▶ [EXERCISE REQUIREMENTS]:
Could you give the listing below again with every "collector number" swapped for "collector no." and nothing else changed?

— BEGIN EXERCISE DATA —

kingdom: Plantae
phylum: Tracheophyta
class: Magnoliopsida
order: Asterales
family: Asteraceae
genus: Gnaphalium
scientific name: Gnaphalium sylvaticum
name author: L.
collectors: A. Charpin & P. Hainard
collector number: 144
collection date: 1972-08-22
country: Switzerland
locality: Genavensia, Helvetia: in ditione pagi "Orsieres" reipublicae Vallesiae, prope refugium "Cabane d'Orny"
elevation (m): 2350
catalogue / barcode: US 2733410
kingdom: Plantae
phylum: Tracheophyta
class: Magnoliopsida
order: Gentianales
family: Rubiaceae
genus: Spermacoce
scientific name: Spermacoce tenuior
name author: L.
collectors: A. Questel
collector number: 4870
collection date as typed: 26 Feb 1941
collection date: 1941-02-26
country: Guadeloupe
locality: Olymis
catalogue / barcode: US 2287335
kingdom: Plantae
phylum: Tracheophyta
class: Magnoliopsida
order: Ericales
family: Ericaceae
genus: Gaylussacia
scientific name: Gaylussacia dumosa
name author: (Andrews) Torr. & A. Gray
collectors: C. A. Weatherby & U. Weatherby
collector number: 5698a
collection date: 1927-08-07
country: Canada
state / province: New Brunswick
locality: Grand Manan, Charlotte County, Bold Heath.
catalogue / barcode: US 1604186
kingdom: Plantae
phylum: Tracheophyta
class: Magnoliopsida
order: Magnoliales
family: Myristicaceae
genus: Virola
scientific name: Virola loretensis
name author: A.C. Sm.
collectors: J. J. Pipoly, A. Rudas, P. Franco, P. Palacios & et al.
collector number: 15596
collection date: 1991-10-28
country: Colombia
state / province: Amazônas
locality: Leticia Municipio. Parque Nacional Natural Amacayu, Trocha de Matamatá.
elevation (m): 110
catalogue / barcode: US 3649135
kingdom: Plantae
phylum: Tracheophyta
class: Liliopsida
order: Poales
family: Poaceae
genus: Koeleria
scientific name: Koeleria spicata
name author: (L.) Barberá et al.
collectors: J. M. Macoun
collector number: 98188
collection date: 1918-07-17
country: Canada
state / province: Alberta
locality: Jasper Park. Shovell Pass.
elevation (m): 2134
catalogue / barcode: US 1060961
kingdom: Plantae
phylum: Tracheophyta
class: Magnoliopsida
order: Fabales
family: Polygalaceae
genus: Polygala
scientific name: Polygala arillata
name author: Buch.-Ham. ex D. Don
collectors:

— END EXERCISE DATA —

▶ [SOLUTION TO THE PROBLEM]:
kingdom: Plantae
phylum: Tracheophyta
class: Magnoliopsida
order: Asterales
family: Asteraceae
genus: Gnaphalium
scientific name: Gnaphalium sylvaticum
name author: L.
collectors: A. Charpin & P. Hainard
collector no.: 144
collection date: 1972-08-22
country: Switzerland
locality: Genavensia, Helvetia: in ditione pagi "Orsieres" reipublicae Vallesiae, prope refugium "Cabane d'Orny"
elevation (m): 2350
catalogue / barcode: US 2733410
kingdom: Plantae
phylum: Tracheophyta
class: Magnoliopsida
order: Gentianales
family: Rubiaceae
genus: Spermacoce
scientific name: Spermacoce tenuior
name author: L.
collectors: A. Questel
collector no.: 4870
collection date as typed: 26 Feb 1941
collection date: 1941-02-26
country: Guadeloupe
locality: Olymis
catalogue / barcode: US 2287335
kingdom: Plantae
phylum: Tracheophyta
class: Magnoliopsida
order: Ericales
family: Ericaceae
genus: Gaylussacia
scientific name: Gaylussacia dumosa
name author: (Andrews) Torr. & A. Gray
collectors: C. A. Weatherby & U. Weatherby
collector no.: 5698a
collection date: 1927-08-07
country: Canada
state / province: New Brunswick
locality: Grand Manan, Charlotte County, Bold Heath.
catalogue / barcode: US 1604186
kingdom: Plantae
phylum: Tracheophyta
class: Magnoliopsida
order: Magnoliales
family: Myristicaceae
genus: Virola
scientific name: Virola loretensis
name author: A.C. Sm.
collectors: J. J. Pipoly, A. Rudas, P. Franco, P. Palacios & et al.
collector no.: 15596
collection date: 1991-10-28
country: Colombia
state / province: Amazônas
locality: Leticia Municipio. Parque Nacional Natural Amacayu, Trocha de Matamatá.
elevation (m): 110
catalogue / barcode: US 3649135
kingdom: Plantae
phylum: Tracheophyta
class: Liliopsida
order: Poales
family: Poaceae
genus: Koeleria
scientific name: Koeleria spicata
name author: (L.) Barberá et al.
collectors: J. M. Macoun
collector no.: 98188
collection date: 1918-07-17
country: Canada
state / province: Alberta
locality: Jasper Park. Shovell Pass.
elevation (m): 2134
catalogue / barcode: US 1060961
kingdom: Plantae
phylum: Tracheophyta
class: Magnoliopsida
order: Fabales
family: Polygalaceae
genus: Polygala
scientific name: Polygala arillata
name author: Buch.-Ham. ex D. Don
collectors:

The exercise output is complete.